DATA EXTRACT

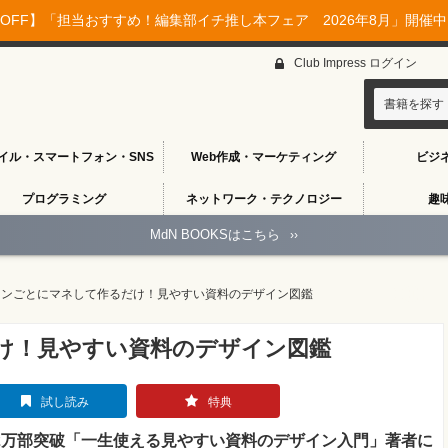
OFF】「担当おすすめ！編集部イチ推し本フェア 2026年8月」開催中♪
Club Impress ログイン
書籍を探す
イル・スマートフォン・SNS
Web作成・マーケティング
ビジ
プログラミング
ネットワーク・テクノロジー
趣
MdN BOOKSはこちら
››
ーンごとにマネして作るだけ！見やすい資料のデザイン図鑑
け！見やすい資料のデザイン図鑑
試し読み
特典
2万部突破「一生使える見やすい資料のデザイン入門」著者に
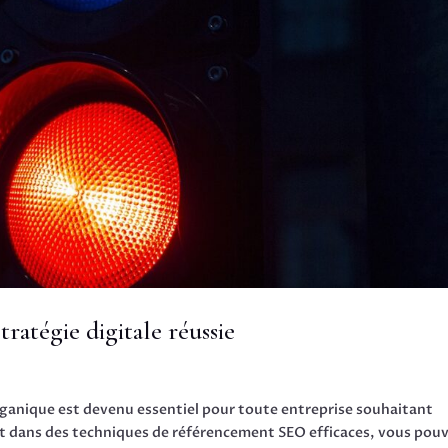
tratégie digitale réussie
organique est devenu essentiel pour toute entreprise souhaitant
sant dans des techniques de référencement SEO efficaces, vous pou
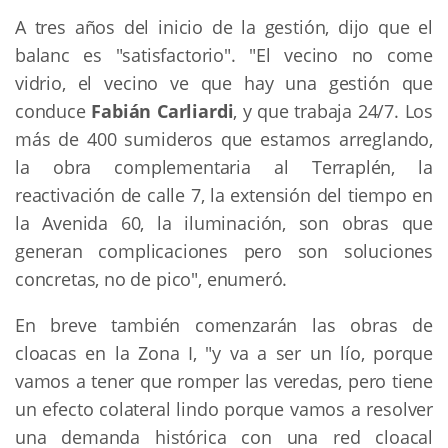
A tres años del inicio de la gestión, dijo que el
balanc es "satisfactorio". "El vecino no come
vidrio, el vecino ve que hay una gestión que
conduce
Fabián Carliardi
, y que trabaja 24/7. Los
más de 400 sumideros que estamos arreglando,
la obra complementaria al Terraplén, la
reactivación de calle 7, la extensión del tiempo en
la Avenida 60, la iluminación, son obras que
generan complicaciones pero son soluciones
concretas, no de pico", enumeró.
En breve también comenzarán las obras de
cloacas en la Zona I, "y va a ser un lío, porque
vamos a tener que romper las veredas, pero tiene
un efecto colateral lindo porque vamos a resolver
una demanda histórica con una red cloacal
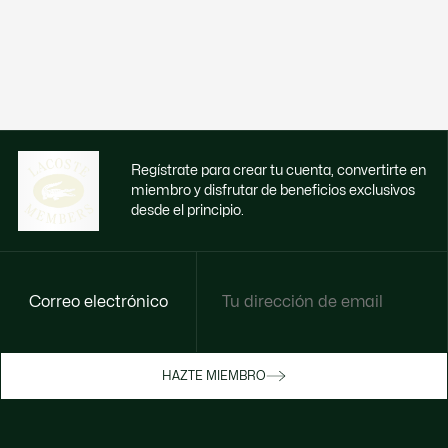
Regístrate para crear tu cuenta, convertirte en
miembro y disfrutar de beneficios exclusivos
desde el principio.
Correo electrónico
Disfruta de beneficios exclusivos ahora
HAZTE MIEMBRO
Hazte miembro o inicia sesión para ganar
recompensas con tus compras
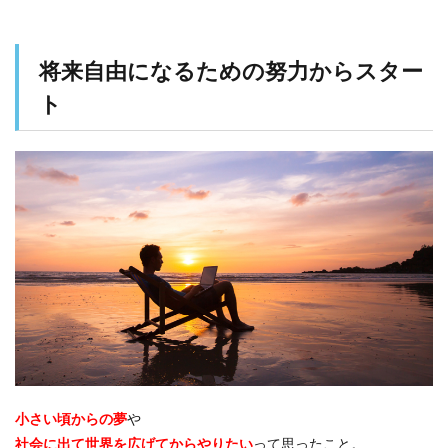
将来自由になるための努力からスター
ト
小さい頃からの夢
や
社会に出て世界を広げてからやりたい
って思ったこと。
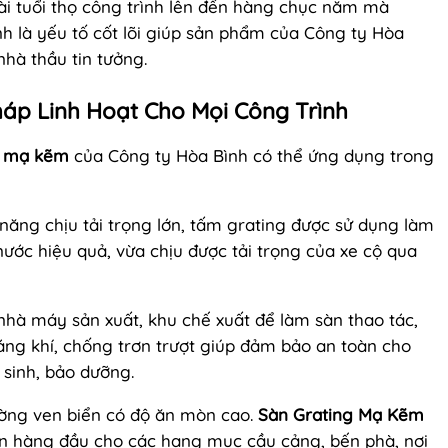
ài tuổi thọ công trình lên đến hàng chục năm mà
h là yếu tố cốt lõi giúp sản phẩm của Công ty Hòa
nhà thầu tin tưởng.
háp Linh Hoạt Cho Mọi Công Trình
g mạ kẽm
của Công ty Hòa Bình có thể ứng dụng trong
năng chịu tải trọng lớn, tấm grating được sử dụng làm
ớc hiệu quả, vừa chịu được tải trọng của xe cộ qua
hà máy sản xuất, khu chế xuất để làm sàn thao tác,
hoáng khí, chống trơn trượt giúp đảm bảo an toàn cho
 sinh, bảo dưỡng.
ờng ven biển có độ ăn mòn cao.
Sàn Grating Mạ Kẽm
ọn hàng đầu cho các hạng mục cầu cảng, bến phà, nơi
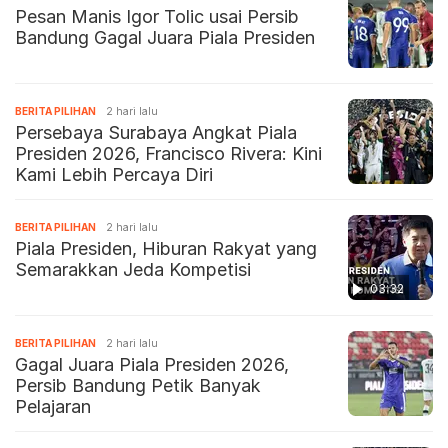
Pesan Manis Igor Tolic usai Persib
Bandung Gagal Juara Piala Presiden
BERITA PILIHAN
2 hari lalu
Persebaya Surabaya Angkat Piala
Presiden 2026, Francisco Rivera: Kini
Kami Lebih Percaya Diri
BERITA PILIHAN
2 hari lalu
Piala Presiden, Hiburan Rakyat yang
Semarakkan Jeda Kompetisi
03:32
BERITA PILIHAN
2 hari lalu
Gagal Juara Piala Presiden 2026,
Persib Bandung Petik Banyak
Pelajaran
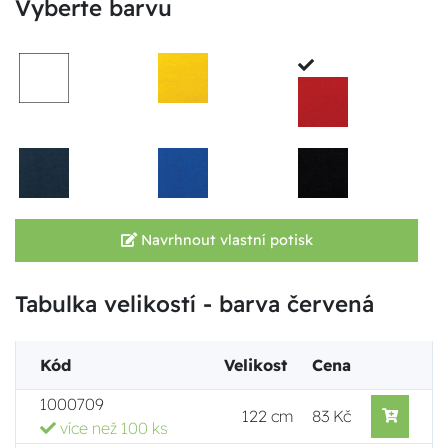
Vyberte barvu
Navrhnout vlastní potisk
Tabulka velikostí - barva červená
Kód
Velikost
Cena
1000709
122 cm
83 Kč
více než 100 ks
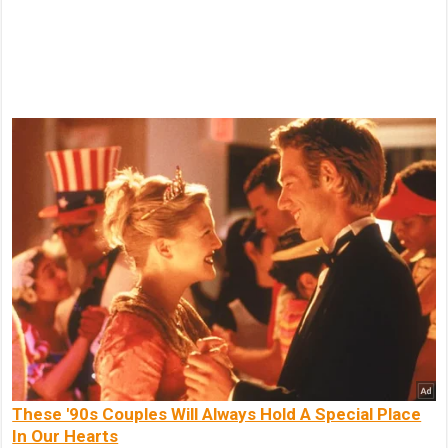
These '90s Couples Will Always Hold A Special Place
In Our Hearts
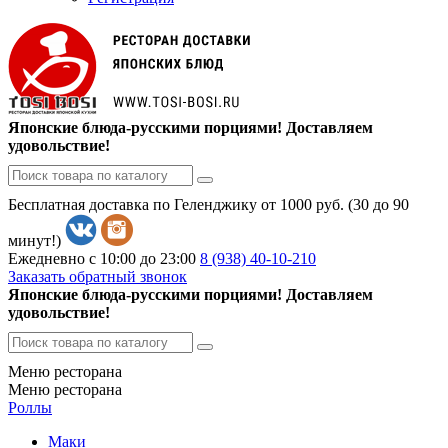
Японские блюда-русскими порциями! Доставляем
удовольствие!
Бесплатная доставка по Геленджику от 1000 руб. (30 до 90
минут!)
Ежедневно с 10:00 до 23:00
8 (938)
40-10-210
Заказать обратный звонок
Японские блюда-русскими порциями! Доставляем
удовольствие!
Меню ресторана
Меню ресторана
Роллы
Маки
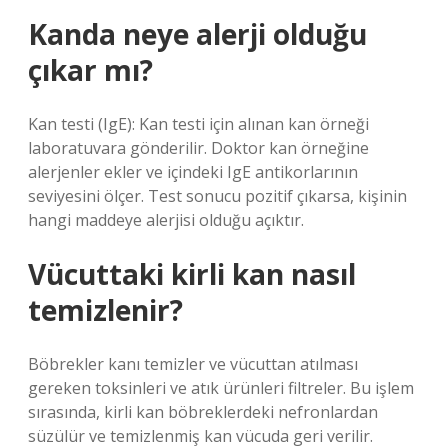
Kanda neye alerji olduğu
çıkar mı?
Kan testi (IgE): Kan testi için alınan kan örneği
laboratuvara gönderilir. Doktor kan örneğine
alerjenler ekler ve içindeki IgE antikorlarının
seviyesini ölçer. Test sonucu pozitif çıkarsa, kişinin
hangi maddeye alerjisi olduğu açıktır.
Vücuttaki kirli kan nasıl
temizlenir?
Böbrekler kanı temizler ve vücuttan atılması
gereken toksinleri ve atık ürünleri filtreler. Bu işlem
sırasında, kirli kan böbreklerdeki nefronlardan
süzülür ve temizlenmiş kan vücuda geri verilir.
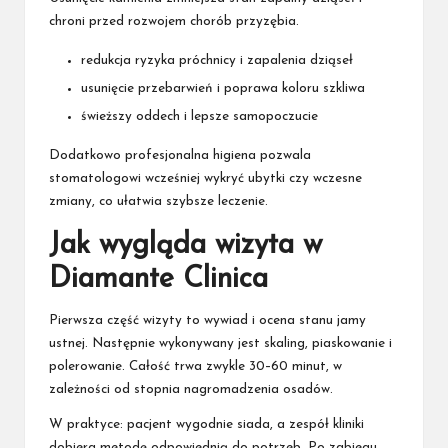
chroni przed rozwojem chorób przyzębia.
redukcja ryzyka próchnicy i zapalenia dziąseł
usunięcie przebarwień i poprawa koloru szkliwa
świeższy oddech i lepsze samopoczucie
Dodatkowo profesjonalna higiena pozwala
stomatologowi wcześniej wykryć ubytki czy wczesne
zmiany, co ułatwia szybsze leczenie.
Jak wygląda wizyta w
Diamante Clinica
Pierwsza część wizyty to wywiad i ocena stanu jamy
ustnej. Następnie wykonywany jest skaling, piaskowanie i
polerowanie. Całość trwa zwykle 30–60 minut, w
zależności od stopnia nagromadzenia osadów.
W praktyce: pacjent wygodnie siada, a zespół kliniki
dobiera metodę odpowiednią do potrzeb. Po zabiegu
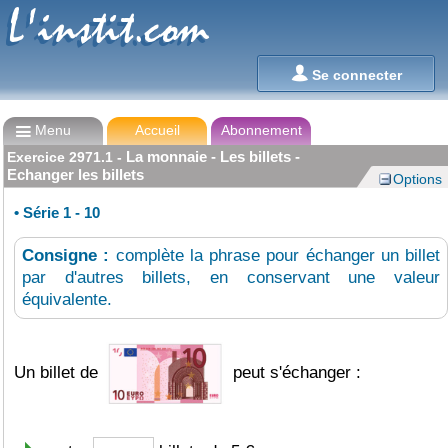
L'instit.com
L'instit.com

Se connecter

Menu
Accueil
Abonnement
La monnaie - Les billets -
Exercice
2971.1
-
Echanger les billets
Options
•
Série 1 - 10
Consigne :
complète la phrase pour échanger un billet
par d'autres billets, en conservant une valeur
équivalente.
Un billet de
peut s'échanger :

TASK PROMPT
Copy out the listing exactly as it stands, but not the pictures.

RESPONSE FOR THIS EXERCISE
OFF】「担当おすすめ！編集部イチ推し本フェア 2026年8月」開催中♪
Club Impress ログイン
書籍を探す
イル・スマートフォン・SNS
Web作成・マーケティング
ビジ
プログラミング
ネットワーク・テクノロジー
趣
MdN BOOKSはこちら
››
ーンごとにマネして作るだけ！見やすい資料のデザイン図鑑
け！見やすい資料のデザイン図鑑
試し読み
特典
2万部突破「一生使える見やすい資料のデザイン入門」著者に
tratégie digitale réussie
organique est devenu essentiel pour toute entreprise souhaitant
sant dans des techniques de référencement SEO efficaces, vous pou
A tres años del inicio de la gestión, dijo que el
balanc es "satisfactorio". "El vecino no come
vidrio, el vecino ve que hay una gestión que
conduce
Fabián Carliardi
, y que trabaja 24/7. Los
más de 400 sumideros que estamos arreglando,
la obra complementaria al Terraplén, la
reactivación de calle 7, la extensión del tiempo en
la Avenida 60, la iluminación, son obras que
generan complicaciones pero son soluciones
concretas, no de pico", enumeró.
En breve también comenzarán las obras de
cloacas en la Zona I, "y va a ser un lío, porque
vamos a tener que romper las veredas, pero tiene
un efecto colateral lindo porque vamos a resolver
una demanda histórica con una red cloacal
Regístrate para crear tu cuenta, convertirte en
miembro y disfrutar de beneficios exclusivos
desde el principio.
Correo electrónico
Disfruta de beneficios exclusivos ahora
HAZTE MIEMBRO
Hazte miembro o inicia sesión para ganar
recompensas con tus compras
将来自由になるための努力からスター
ト
小さい頃からの夢
や
社会に出て世界を広げてからやりたい
って思ったこと。
ài tuổi thọ công trình lên đến hàng chục năm mà
h là yếu tố cốt lõi giúp sản phẩm của Công ty Hòa
nhà thầu tin tưởng.
háp Linh Hoạt Cho Mọi Công Trình
g mạ kẽm
của Công ty Hòa Bình có thể ứng dụng trong
năng chịu tải trọng lớn, tấm grating được sử dụng làm
ớc hiệu quả, vừa chịu được tải trọng của xe cộ qua
hà máy sản xuất, khu chế xuất để làm sàn thao tác,
hoáng khí, chống trơn trượt giúp đảm bảo an toàn cho
 sinh, bảo dưỡng.
ờng ven biển có độ ăn mòn cao.
Sàn Grating Mạ Kẽm
ọn hàng đầu cho các hạng mục cầu cảng, bến phà, nơi
Pesan Manis Igor Tolic usai Persib
Bandung Gagal Juara Piala Presiden
BERITA PILIHAN
2 hari lalu
Persebaya Surabaya Angkat Piala
Presiden 2026, Francisco Rivera: Kini
Kami Lebih Percaya Diri
BERITA PILIHAN
2 hari lalu
Piala Presiden, Hiburan Rakyat yang
Semarakkan Jeda Kompetisi
03:32
BERITA PILIHAN
2 hari lalu
Gagal Juara Piala Presiden 2026,
Persib Bandung Petik Banyak
Pelajaran
Vyberte barvu
Navrhnout vlastní potisk
Tabulka velikostí - barva červená
Kód
Velikost
Cena
1000709
122 cm
83 Kč
více než 100 ks
These '90s Couples Will Always Hold A Special Place
In Our Hearts
Японские блюда-русскими порциями! Доставляем
удовольствие!
Бесплатная доставка по Геленджику от 1000 руб. (30 до 90
минут!)
Ежедневно с 10:00 до 23:00
8 (938)
40-10-210
Заказать обратный звонок
Японские блюда-русскими порциями! Доставляем
удовольствие!
Меню ресторана
Меню ресторана
Роллы
Маки
Kanda neye alerji olduğu
çıkar mı?
Kan testi (IgE): Kan testi için alınan kan örneği
laboratuvara gönderilir. Doktor kan örneğine
alerjenler ekler ve içindeki IgE antikorlarının
seviyesini ölçer. Test sonucu pozitif çıkarsa, kişinin
hangi maddeye alerjisi olduğu açıktır.
Vücuttaki kirli kan nasıl
temizlenir?
Böbrekler kanı temizler ve vücuttan atılması
gereken toksinleri ve atık ürünleri filtreler. Bu işlem
sırasında, kirli kan böbreklerdeki nefronlardan
süzülür ve temizlenmiş kan vücuda geri verilir.
chroni przed rozwojem chorób przyzębia.
redukcja ryzyka próchnicy i zapalenia dziąseł
usunięcie przebarwień i poprawa koloru szkliwa
świeższy oddech i lepsze samopoczucie
Dodatkowo profesjonalna higiena pozwala
stomatologowi wcześniej wykryć ubytki czy wczesne
zmiany, co ułatwia szybsze leczenie.
Jak wygląda wizyta w
Diamante Clinica
Pierwsza część wizyty to wywiad i ocena stanu jamy
ustnej. Następnie wykonywany jest skaling, piaskowanie i
polerowanie. Całość trwa zwykle 30–60 minut, w
zależności od stopnia nagromadzenia osadów.
W praktyce: pacjent wygodnie siada, a zespół kliniki
dobiera metodę odpowiednią do potrzeb. Po zabiegu
L'instit.com
L'instit.com

Se connecter

Menu
Accueil
Abonnement
La monnaie - Les billets -
Exercice
2971.1
-
Echanger les billets
Options
•
Série 1 - 10
Consigne :
complète la phrase pour échanger un billet
par d'autres billets, en conservant une valeur
équivalente.
Un billet de
peut s'échanger :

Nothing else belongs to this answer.